始まりは1700年代前半、幕府の直轄領であった日田で生活雑器の不足を賄うため、黒木十兵衛という人物が福岡県の小石原焼の陶工柳瀬三右衛門を招き、小鹿田に登り窯を築いたのがきっかけでした。そのため小鹿田焼は、小石原焼の影響を強く受けた作風になっています。ろくろを回しながら装飾を施す、刷毛目や飛びかんな、あるいは流し掛けや打ち掛けなどの技法が見られるのがその証拠です。
また、小鹿田焼の生産地である小鹿田地区は、この小鹿田焼の製造に欠かせない制作工程の設備が、ほぼ開窯当時の状態に保たれており、中でも有名なのが『唐臼』です。これはししおどしに似た装置で、水が落ちる反動を利用して臼をつき陶土を整えるための設備で、「日本の音風景100選」に選ばれています。

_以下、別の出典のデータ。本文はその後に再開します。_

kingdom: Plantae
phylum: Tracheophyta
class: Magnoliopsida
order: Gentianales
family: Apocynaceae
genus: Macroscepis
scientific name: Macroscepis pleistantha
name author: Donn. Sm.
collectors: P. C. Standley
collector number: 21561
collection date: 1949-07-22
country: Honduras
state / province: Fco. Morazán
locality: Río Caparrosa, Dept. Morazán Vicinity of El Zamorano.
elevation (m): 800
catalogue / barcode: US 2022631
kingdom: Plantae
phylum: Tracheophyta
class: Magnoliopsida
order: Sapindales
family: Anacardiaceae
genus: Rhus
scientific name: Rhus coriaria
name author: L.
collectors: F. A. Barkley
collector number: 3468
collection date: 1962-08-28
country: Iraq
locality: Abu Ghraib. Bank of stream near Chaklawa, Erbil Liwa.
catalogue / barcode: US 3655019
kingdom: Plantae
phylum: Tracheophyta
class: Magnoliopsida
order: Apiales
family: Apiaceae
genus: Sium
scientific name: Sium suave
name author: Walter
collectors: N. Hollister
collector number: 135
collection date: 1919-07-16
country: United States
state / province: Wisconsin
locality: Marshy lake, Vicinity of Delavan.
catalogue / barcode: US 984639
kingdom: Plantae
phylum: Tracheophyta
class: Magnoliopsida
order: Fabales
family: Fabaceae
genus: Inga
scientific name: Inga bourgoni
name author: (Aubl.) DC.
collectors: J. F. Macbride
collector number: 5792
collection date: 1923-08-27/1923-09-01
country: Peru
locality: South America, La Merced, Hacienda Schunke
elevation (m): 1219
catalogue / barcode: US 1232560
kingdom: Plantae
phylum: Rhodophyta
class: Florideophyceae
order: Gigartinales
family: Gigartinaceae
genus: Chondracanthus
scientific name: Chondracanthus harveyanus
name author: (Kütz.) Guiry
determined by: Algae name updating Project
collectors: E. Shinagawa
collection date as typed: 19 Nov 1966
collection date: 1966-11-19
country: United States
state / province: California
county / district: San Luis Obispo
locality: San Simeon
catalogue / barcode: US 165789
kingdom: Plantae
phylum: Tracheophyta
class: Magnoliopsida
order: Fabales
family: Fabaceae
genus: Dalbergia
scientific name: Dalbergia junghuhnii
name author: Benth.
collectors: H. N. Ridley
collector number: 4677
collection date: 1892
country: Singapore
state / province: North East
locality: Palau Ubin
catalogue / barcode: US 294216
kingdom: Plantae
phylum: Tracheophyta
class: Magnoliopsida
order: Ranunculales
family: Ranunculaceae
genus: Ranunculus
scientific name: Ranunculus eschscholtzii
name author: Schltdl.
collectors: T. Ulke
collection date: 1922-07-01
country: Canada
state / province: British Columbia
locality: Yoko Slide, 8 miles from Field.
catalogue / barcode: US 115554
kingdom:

十兵衛と三右衛門によって小鹿田焼の技術が確立され、その後大衆の為生産されていた小鹿田焼でしたが、転機が訪れたのは1930年代でした。
小鹿田の地に当時民芸運動を推進していた柳宗悦が訪れ、その窯と土地を絶賛したのです。これをきっかけに、地元でだけ知られていた小鹿田焼は徐々に名を広めていき、1995年には重要無形文化財として認められるまでとなりました。
現在でも小鹿田焼は長子相続で代々その伝統を繋いでおり、「個人の銘は入れず小鹿田焼の品質を保つ」という取り組みの下、制作が続けられています。